RR: While our digital departure was responsive in its nature, from the beginning we saw it as a transformative process that will undoubtedly influence the future editions of the festival. For example, London Festival of Architecture always had an international section in its programme, yet 2020 allowed us to be much more creative (and carbon neutral) when planning international collaborations. Some of my favourite events in our digital programme were actually organised abroad – from a talk streamed from a heritage site in Aleppo, Syria to guided virtual tours of a number of brutalist structures in Tel Aviv or Adolf Loos’s Villa Winternitz in Prague. During the pandemic, there was also an apparent shift in the way people consume cultural content.

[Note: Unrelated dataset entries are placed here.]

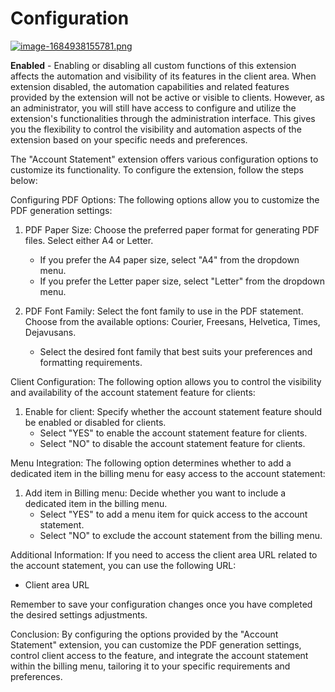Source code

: # Configuration

[![image-1684938155781.png](https://doc.puq.info/uploads/images/gallery/2023-05/scaled-1680-/image-1684938155781.png)](https://doc.puq.info/uploads/images/gallery/2023-05/image-1684938155781.png)

**Enabled** - Enabling or disabling all custom functions of this extension affects the automation and visibility of its features in the client area. When extension disabled, the automation capabilities and related features provided by the extension will not be active or visible to clients. However, as an administrator, you will still have access to configure and utilize the extension's functionalities through the administration interface. This gives you the flexibility to control the visibility and automation aspects of the extension based on your specific needs and preferences.

The "Account Statement" extension offers various configuration options to customize its functionality. To configure the extension, follow the steps below:

Configuring PDF Options: The following options allow you to customize the PDF generation settings:

1. PDF Paper Size: Choose the preferred paper format for generating PDF files. Select either A4 or Letter.
    
    
    - If you prefer the A4 paper size, select "A4" from the dropdown menu.
    - If you prefer the Letter paper size, select "Letter" from the dropdown menu.
2. PDF Font Family: Select the font family to use in the PDF statement. Choose from the available options: Courier, Freesans, Helvetica, Times, Dejavusans.
    
    
    - Select the desired font family that best suits your preferences and formatting requirements.

Client Configuration: The following option allows you to control the visibility and availability of the account statement feature for clients:

1. Enable for client: Specify whether the account statement feature should be enabled or disabled for clients. 
    - Select "YES" to enable the account statement feature for clients.
    - Select "NO" to disable the account statement feature for clients.

Menu Integration: The following option determines whether to add a dedicated item in the billing menu for easy access to the account statement:

1. Add item in Billing menu: Decide whether you want to include a dedicated item in the billing menu. 
    - Select "YES" to add a menu item for quick access to the account statement.
    - Select "NO" to exclude the account statement from the billing menu.

Additional Information: If you need to access the client area URL related to the account statement, you can use the following URL:

- Client area URL

Remember to save your configuration changes once you have completed the desired settings adjustments.

Conclusion: By configuring the options provided by the "Account Statement" extension, you can customize the PDF generation settings, control client access to the feature, and integrate the account statement within the billing menu, tailoring it to your specific requirements and preferences.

It became less about the time and place in which an event happens and more about creating a permanent resource for people to view it at a later stage from anywhere in the world. While we are confident some of the festival’s physical formats will back in the 2021 programme, we are looking to curate a lively mixture of both physical and digital activities.
JB: How did you come to this year’s theme Care?
RR: The theme Care emerged from our first-ever open call asking the festival’s network of event organisers and supporters to submit theme suggestions and was selected by the festival’s 2021 Curatorial Panel. This was a really fantastic process that will certainly help us in our ongoing mission to radically democratise the debate about architecture and our city. There were of course a few other great theme contestants that were debated by the Curatorial Panel. However, there was a consensus that after a year that has highlighted so many existing inequalities in addition to creating new ones, the proposed theme of Care posed an important challenge to us all of how we can care better for each other, our cities, the environment and ourselves.
JB: And what do you think we can expect from entries to this year’s show?
RR: For me personally, the theme of Care opens questions of our civic duty, both as professionals and individuals, to challenge existing social systems and to demand the creation of more equitable and inclusive places and policies. There are unfortunately many examples illustrating considerable lack of care within the built environment, from inaccessible playgrounds to implementation of hostile design strategies and poor-quality (or fully inadequate) building material. Events such as the Grenfell Tower fire or the murder of George Floyd and the subsequent Black Lives Matter protests not only show a systematic lack of care but also how different social inequalities are too often built into our cities and surroundings. We can definitely do better, and I would like the festival to be used as a vehicle to address some of these challenges by rethinking existing and formulating new practices of care within the built environment.